### Butir Tugas A
Tuliskan kembali tanpa perubahan bagian catatan yang dibuka dengan baris berisi "ry: Brayden Odell" dan ditutup dengan baris berisi "he living room", termasuk kedua baris tersebut.

┄┄┄┄┄┄┄┄┄┄

Keutamaan Berpuasa di Hari ‘Asyura (10 Muharram)
Di bulan Muharram, berpuasa ‘Asyura tanggal 10 Muharram sangat ditekankan, karena Rasulullah shallallahu ‘alaihi wa sallam bersabda:
((…وَصِيَامُ يَوْمِ عَاشُورَاءَ أَحْتَسِبُ عَلَى اللَّهِ أَنْ يُكَفِّرَ السَّنَةَ الَّتِي قَبْلَهُ.))
… Dan puasa di hari ‘Asyura’ saya berharap kepada Allah agar dapat menghapuskan (dosa) setahun yang lalu.”6

Ternyata puasa ‘Asyura’ adalah puasa yang telah dikenal oleh orang-orang Quraisy sebelum datangnya Rasulullah shallallahu ‘alaihi wa sallam. Mereka juga berpuasa pada hari tersebut. ‘Aisyah radhiallahu ‘anha berkata:
(كَانَ يَوْمُ عَاشُورَاءَ تَصُومُهُ قُرَيْشٌ فِي الْجَاهِلِيَّةِ ، وَكَانَ رَسُولُ اللهِ صلى الله عليه وسلم يَصُومُهُ فَلَمَّا قَدِمَ الْمَدِينَةَ صَامَهُ وَأَمَرَ بِصِيَامِهِ فَلَمَّا فُرِضَ رَمَضَانُ تَرَكَ يَوْمَ عَاشُورَاءَ فَمَنْ شَاءَ صَامَهُ ، وَمَنْ شَاءَ تَرَكَه.)

┄┄┄┄┄┄┄┄┄┄

### Butir Tugas B
Kutip persis bagian teks tentang puasa ‘Asyura yang dibuka dengan kata-kata "Ternyata puasa ‘Asyura’ adalah puasa" dan ditutup dengan kata-kata "وَمَنْ شَاءَ تَرَكَه.)".

┄┄┄┄┄┄┄┄┄┄

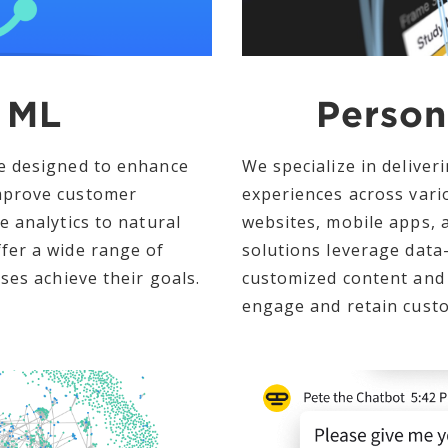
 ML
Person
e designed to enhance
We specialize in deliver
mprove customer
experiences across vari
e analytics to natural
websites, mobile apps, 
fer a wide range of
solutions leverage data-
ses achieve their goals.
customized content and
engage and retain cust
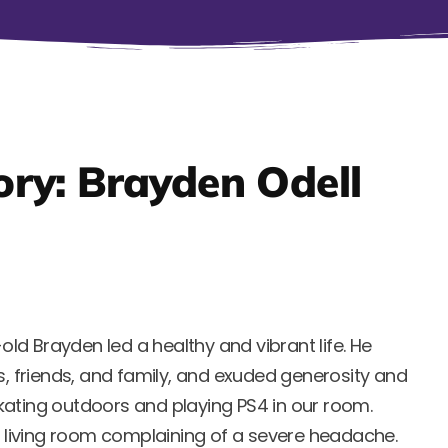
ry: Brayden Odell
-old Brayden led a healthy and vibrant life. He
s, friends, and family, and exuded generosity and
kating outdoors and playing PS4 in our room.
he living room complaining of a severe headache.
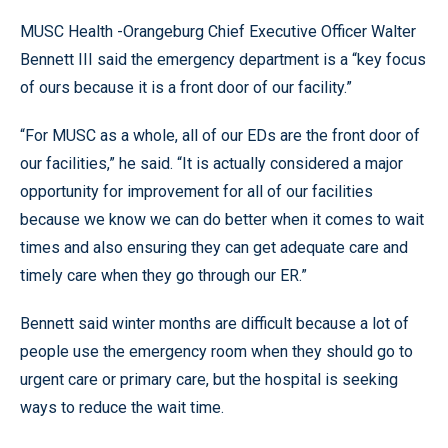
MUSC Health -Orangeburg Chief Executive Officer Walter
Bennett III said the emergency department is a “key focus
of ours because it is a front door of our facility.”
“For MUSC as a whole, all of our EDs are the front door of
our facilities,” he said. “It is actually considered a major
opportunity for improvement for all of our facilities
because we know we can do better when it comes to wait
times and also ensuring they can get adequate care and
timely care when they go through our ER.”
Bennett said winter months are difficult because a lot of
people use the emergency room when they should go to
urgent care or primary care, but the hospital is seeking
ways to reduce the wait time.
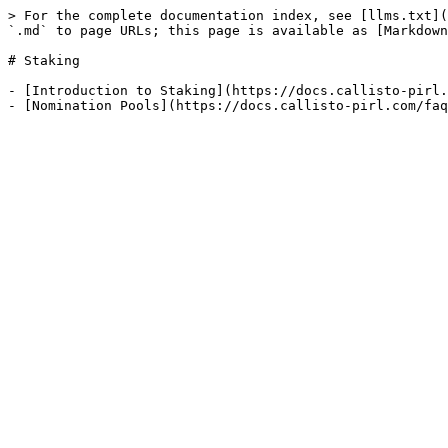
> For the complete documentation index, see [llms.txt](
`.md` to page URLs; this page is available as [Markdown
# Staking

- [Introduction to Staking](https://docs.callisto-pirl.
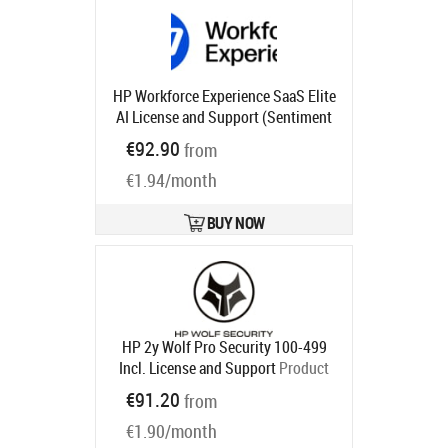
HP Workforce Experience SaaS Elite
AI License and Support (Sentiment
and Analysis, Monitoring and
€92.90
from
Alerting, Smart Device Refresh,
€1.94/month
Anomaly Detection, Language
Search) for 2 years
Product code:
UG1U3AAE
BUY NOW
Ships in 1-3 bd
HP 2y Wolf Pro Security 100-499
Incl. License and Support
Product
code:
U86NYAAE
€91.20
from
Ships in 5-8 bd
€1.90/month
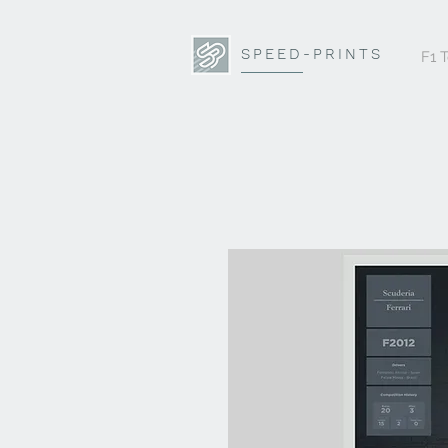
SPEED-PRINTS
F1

┄┄┄┄┄┄┄┄┄┄

### Hasil Tugas A
ry: Brayden Odell
-old Brayden led a healthy and vibrant life. He
s, friends, and family, and exuded generosity and
kating outdoors and playing PS4 in our room.
he living room complaining of a severe headache.

### Hasil Tugas B
Ternyata puasa ‘Asyura’ adalah puasa yang telah dikenal oleh orang-orang Quraisy sebelum datangnya Rasulullah shallallahu ‘alaihi wa sallam. Mereka juga berpuasa pada hari tersebut. ‘Aisyah radhiallahu ‘anha berkata:
(كَانَ يَوْمُ عَاشُورَاءَ تَصُومُهُ قُرَيْشٌ فِي الْجَاهِلِيَّةِ ، وَكَانَ رَسُولُ اللهِ صلى الله عليه وسلم يَصُومُهُ فَلَمَّا قَدِمَ الْمَدِينَةَ صَامَهُ وَأَمَرَ بِصِيَامِهِ فَلَمَّا فُرِضَ رَمَضَانُ تَرَكَ يَوْمَ عَاشُورَاءَ فَمَنْ شَاءَ صَامَهُ ، وَمَنْ شَاءَ تَرَكَه.)